In recent years there has been a revival of interest in the American occupation of Haiti in 1915, and of the Dominican Republic the following year, in works by Hans Schmidt and Bruce Calder. Spector complements Schmidt’s fine study of the Haitian occupation of 1915-1934 with this assessment of the special commission that President Hoover dispatched to Haiti after the embarrassing riots of 1929.

Actually, there were two commissions sent to Haiti—one white, one black. W. Cameron Forbes headed the white delegation. Forbes was a capable bureaucrat of the early twentieth-century imperial order. He had acquitted himself well in the Philippines, becoming governor just in time to suffer dismissal in the after- math of Wilson’s victory in 1912 and Secretary of State Bryan’s controversial purges that followed. Forbes never forgave Wilson who initiated the occupation, and he went to Haiti with decidedly ambivalent feelings. Forbes was a political victim of the occupation’s creators, and had little inclination to validate it. At the same time, however, he was a presidential appointee and could not afford to disavow the accomplishments of the occupation to a generation desperate to find some good in American works in the tropics yet determined to get out. The second commission was headed by the president of Tuskegee Institute, Robert Russa Mouton. It focused on the occupation’s educational mission, the Service Technique, which emphasized vocational and industrial education and, predictably, drew the wrath of Haiti’s mulatto elite.

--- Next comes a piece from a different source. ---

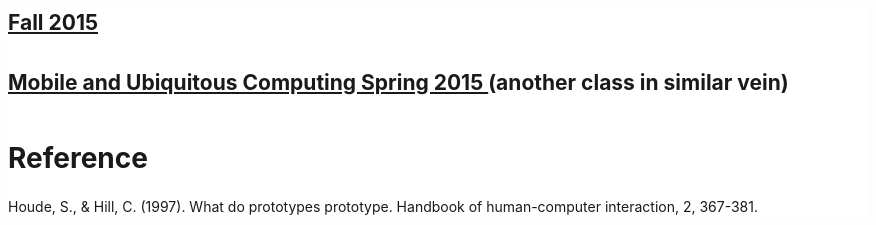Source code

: ## [Fall 2015](http://gtprototyping2015.pbworks.com/w/page/99222106/CS%206452%20Prototyping%20Interactive%20Systems)

## [Mobile and Ubiquitous Computing Spring 2015 ](http://gtubicomp2015.pbworks.com/w/page/90258548/CS%204605%20Mobile%20and%20Ubiquitous%20Computing)(another class in similar vein)

# Reference

Houde, S., & Hill, C. (1997). What do prototypes prototype. Handbook of human-computer interaction, 2, 367-381.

Spector is weakest in his coverage of the occupation itself, and the general reader will find only the bare essentials of America’s longest tutelage of a Caribbean society. Where Spector strays from the very narrow focus of his study, he displays an unfamiliarity with the most recent scholarship on the occupation, and he occasionally lapses into superfluous commentary on “moralism” and “realism” in American foreign policy. This book provides a competent technical account of the last years of the Haitian occupation but fails to enlighten us on that dreary episode of American empire. It is a classic example of a historian trying to make a book out of two or three good articles. Students will still want to consult Munro’s article on Haitianization (which appeared in HAHR, Vol. 49:11-26).